__EXERCISE REQUIREMENTS__
Could you restate every line of the data word for word?

__Data extracted from a collection__

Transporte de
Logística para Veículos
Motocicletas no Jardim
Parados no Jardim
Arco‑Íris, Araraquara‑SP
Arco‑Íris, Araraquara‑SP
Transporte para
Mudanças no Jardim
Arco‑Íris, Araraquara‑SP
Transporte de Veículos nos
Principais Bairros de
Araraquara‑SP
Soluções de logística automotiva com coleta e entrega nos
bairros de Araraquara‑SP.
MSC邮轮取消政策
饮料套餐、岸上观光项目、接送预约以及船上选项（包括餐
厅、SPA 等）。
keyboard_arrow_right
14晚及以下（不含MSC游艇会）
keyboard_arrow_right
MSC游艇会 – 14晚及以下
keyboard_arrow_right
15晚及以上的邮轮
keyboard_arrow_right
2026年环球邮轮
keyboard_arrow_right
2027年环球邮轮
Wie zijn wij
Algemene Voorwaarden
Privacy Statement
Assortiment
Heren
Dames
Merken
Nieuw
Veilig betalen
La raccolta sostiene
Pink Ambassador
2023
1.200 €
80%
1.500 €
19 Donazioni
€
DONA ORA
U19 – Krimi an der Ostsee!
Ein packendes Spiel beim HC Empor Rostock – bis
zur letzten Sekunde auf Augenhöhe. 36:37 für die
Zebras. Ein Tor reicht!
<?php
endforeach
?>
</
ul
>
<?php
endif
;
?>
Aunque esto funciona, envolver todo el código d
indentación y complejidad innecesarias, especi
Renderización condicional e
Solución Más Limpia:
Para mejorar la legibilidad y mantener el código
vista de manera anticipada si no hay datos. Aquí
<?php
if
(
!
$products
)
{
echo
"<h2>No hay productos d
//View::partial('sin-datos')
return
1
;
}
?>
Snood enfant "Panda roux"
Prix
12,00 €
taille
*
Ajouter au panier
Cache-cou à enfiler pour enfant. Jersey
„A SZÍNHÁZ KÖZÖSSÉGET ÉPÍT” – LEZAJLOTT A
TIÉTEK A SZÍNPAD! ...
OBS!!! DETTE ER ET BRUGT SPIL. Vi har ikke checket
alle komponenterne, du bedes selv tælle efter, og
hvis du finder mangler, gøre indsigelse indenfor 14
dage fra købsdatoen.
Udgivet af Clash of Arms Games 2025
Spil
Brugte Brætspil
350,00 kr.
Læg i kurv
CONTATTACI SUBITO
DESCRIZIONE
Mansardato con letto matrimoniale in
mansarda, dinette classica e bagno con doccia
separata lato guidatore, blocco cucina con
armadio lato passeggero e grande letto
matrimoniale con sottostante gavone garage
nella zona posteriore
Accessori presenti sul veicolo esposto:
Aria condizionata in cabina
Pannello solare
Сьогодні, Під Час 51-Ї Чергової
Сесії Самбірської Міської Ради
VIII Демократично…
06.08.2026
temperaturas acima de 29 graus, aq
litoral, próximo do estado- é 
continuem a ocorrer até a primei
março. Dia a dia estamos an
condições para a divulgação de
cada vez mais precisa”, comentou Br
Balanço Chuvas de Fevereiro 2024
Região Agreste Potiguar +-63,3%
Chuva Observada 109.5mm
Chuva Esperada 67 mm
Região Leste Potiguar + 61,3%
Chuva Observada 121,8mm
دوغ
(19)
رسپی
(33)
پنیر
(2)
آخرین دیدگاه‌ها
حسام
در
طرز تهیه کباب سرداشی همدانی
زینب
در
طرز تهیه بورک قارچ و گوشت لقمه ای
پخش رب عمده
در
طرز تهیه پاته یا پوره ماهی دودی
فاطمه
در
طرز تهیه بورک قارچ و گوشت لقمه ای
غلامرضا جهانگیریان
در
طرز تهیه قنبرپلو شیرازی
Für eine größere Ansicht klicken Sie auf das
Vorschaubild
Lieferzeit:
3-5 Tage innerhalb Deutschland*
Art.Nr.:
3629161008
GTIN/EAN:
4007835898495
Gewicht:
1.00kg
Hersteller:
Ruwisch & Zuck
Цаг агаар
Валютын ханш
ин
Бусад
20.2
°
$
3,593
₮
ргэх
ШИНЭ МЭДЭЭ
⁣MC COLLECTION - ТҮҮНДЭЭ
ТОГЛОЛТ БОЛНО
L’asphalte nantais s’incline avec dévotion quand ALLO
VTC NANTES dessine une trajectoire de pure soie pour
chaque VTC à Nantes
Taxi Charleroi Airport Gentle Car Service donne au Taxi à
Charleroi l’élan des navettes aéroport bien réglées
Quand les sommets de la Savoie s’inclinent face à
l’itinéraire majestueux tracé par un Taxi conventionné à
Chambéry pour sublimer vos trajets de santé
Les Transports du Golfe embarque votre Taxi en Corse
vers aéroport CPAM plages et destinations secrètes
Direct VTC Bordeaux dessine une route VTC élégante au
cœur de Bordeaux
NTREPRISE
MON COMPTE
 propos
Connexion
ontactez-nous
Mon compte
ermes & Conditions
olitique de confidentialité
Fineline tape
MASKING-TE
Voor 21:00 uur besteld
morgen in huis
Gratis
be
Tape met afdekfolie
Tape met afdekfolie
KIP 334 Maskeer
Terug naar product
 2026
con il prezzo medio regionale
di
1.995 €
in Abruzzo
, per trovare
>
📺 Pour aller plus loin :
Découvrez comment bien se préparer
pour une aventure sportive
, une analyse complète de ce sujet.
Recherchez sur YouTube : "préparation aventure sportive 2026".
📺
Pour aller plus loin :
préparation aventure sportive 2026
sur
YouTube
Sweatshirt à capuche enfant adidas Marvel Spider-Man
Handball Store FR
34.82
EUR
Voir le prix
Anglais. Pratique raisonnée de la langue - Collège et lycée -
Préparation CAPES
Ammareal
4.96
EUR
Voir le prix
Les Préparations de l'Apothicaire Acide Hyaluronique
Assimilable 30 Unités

__EXERCISE RESULT__
Transporte de
Logística para Veículos
Motocicletas no Jardim
Parados no Jardim
Arco‑Íris, Araraquara‑SP
Arco‑Íris, Araraquara‑SP
Transporte para
Mudanças no Jardim
Arco‑Íris, Araraquara‑SP
Transporte de Veículos nos
Principais Bairros de
Araraquara‑SP
Soluções de logística automotiva com coleta e entrega nos
bairros de Araraquara‑SP.
MSC邮轮取消政策
饮料套餐、岸上观光项目、接送预约以及船上选项（包括餐
厅、SPA 等）。
keyboard_arrow_right
14晚及以下（不含MSC游艇会）
keyboard_arrow_right
MSC游艇会 – 14晚及以下
keyboard_arrow_right
15晚及以上的邮轮
keyboard_arrow_right
2026年环球邮轮
keyboard_arrow_right
2027年环球邮轮
Wie zijn wij
Algemene Voorwaarden
Privacy Statement
Assortiment
Heren
Dames
Merken
Nieuw
Veilig betalen
La raccolta sostiene
Pink Ambassador
2023
1.200 €
80%
1.500 €
19 Donazioni
€
DONA ORA
U19 – Krimi an der Ostsee!
Ein packendes Spiel beim HC Empor Rostock – bis
zur letzten Sekunde auf Augenhöhe. 36:37 für die
Zebras. Ein Tor reicht!
<?php
endforeach
?>
</
ul
>
<?php
endif
;
?>
Aunque esto funciona, envolver todo el código d
indentación y complejidad innecesarias, especi
Renderización condicional e
Solución Más Limpia:
Para mejorar la legibilidad y mantener el código
vista de manera anticipada si no hay datos. Aquí
<?php
if
(
!
$products
)
{
echo
"<h2>No hay productos d
//View::partial('sin-datos')
return
1
;
}
?>
Snood enfant "Panda roux"
Prix
12,00 €
taille
*
Ajouter au panier
Cache-cou à enfiler pour enfant. Jersey
„A SZÍNHÁZ KÖZÖSSÉGET ÉPÍT” – LEZAJLOTT A
TIÉTEK A SZÍNPAD! ...
OBS!!! DETTE ER ET BRUGT SPIL. Vi har ikke checket
alle komponenterne, du bedes selv tælle efter, og
hvis du finder mangler, gøre indsigelse indenfor 14
dage fra købsdatoen.
Udgivet af Clash of Arms Games 2025
Spil
Brugte Brætspil
350,00 kr.
Læg i kurv
CONTATTACI SUBITO
DESCRIZIONE
Mansardato con letto matrimoniale in
mansarda, dinette classica e bagno con doccia
separata lato guidatore, blocco cucina con
armadio lato passeggero e grande letto
matrimoniale con sottostante gavone garage
nella zona posteriore
Accessori presenti sul veicolo esposto:
Aria condizionata in cabina
Pannello solare
Сьогодні, Під Час 51-Ї Чергової
Сесії Самбірської Міської Ради
VIII Демократично…
06.08.2026
temperaturas acima de 29 graus, aq
litoral, próximo do estado- é 
continuem a ocorrer até a primei
março. Dia a dia estamos an
condições para a divulgação de
cada vez mais precisa”, comentou Br
Balanço Chuvas de Fevereiro 2024
Região Agreste Potiguar +-63,3%
Chuva Observada 109.5mm
Chuva Esperada 67 mm
Região Leste Potiguar + 61,3%
Chuva Observada 121,8mm
دوغ
(19)
رسپی
(33)
پنیر
(2)
آخرین دیدگاه‌ها
حسام
در
طرز تهیه کباب سرداشی همدانی
زینب
در
طرز تهیه بورک قارچ و گوشت لقمه ای
پخش رب عمده
در
طرز تهیه پاته یا پوره ماهی دودی
فاطمه
در
طرز تهیه بورک قارچ و گوشت لقمه ای
غلامرضا جهانگیریان
در
طرز تهیه قنبرپلو شیرازی
Für eine größere Ansicht klicken Sie auf das
Vorschaubild
Lieferzeit:
3-5 Tage innerhalb Deutschland*
Art.Nr.:
3629161008
GTIN/EAN:
4007835898495
Gewicht:
1.00kg
Hersteller:
Ruwisch & Zuck
Цаг агаар
Валютын ханш
ин
Бусад
20.2
°
$
3,593
₮
ргэх
ШИНЭ МЭДЭЭ
⁣MC COLLECTION - ТҮҮНДЭЭ
ТОГЛОЛТ БОЛНО
L’asphalte nantais s’incline avec dévotion quand ALLO
VTC NANTES dessine une trajectoire de pure soie pour
chaque VTC à Nantes
Taxi Charleroi Airport Gentle Car Service donne au Taxi à
Charleroi l’élan des navettes aéroport bien réglées
Quand les sommets de la Savoie s’inclinent face à
l’itinéraire majestueux tracé par un Taxi conventionné à
Chambéry pour sublimer vos trajets de santé
Les Transports du Golfe embarque votre Taxi en Corse
vers aéroport CPAM plages et destinations secrètes
Direct VTC Bordeaux dessine une route VTC élégante au
cœur de Bordeaux
NTREPRISE
MON COMPTE
 propos
Connexion
ontactez-nous
Mon compte
ermes & Conditions
olitique de confidentialité
Fineline tape
MASKING-TE
Voor 21:00 uur besteld
morgen in huis
Gratis
be
Tape met afdekfolie
Tape met afdekfolie
KIP 334 Maskeer
Terug naar product
 2026
con il prezzo medio regionale
di
1.995 €
in Abruzzo
, per trovare
>
📺 Pour aller plus loin :
Découvrez comment bien se préparer
pour une aventure sportive
, une analyse complète de ce sujet.
Recherchez sur YouTube : "préparation aventure sportive 2026".
📺
Pour aller plus loin :
préparation aventure sportive 2026
sur
YouTube
Sweatshirt à capuche enfant adidas Marvel Spider-Man
Handball Store FR
34.82
EUR
Voir le prix
Anglais. Pratique raisonnée de la langue - Collège et lycée -
Préparation CAPES
Ammareal
4.96
EUR
Voir le prix
Les Préparations de l'Apothicaire Acide Hyaluronique
Assimilable 30 Unités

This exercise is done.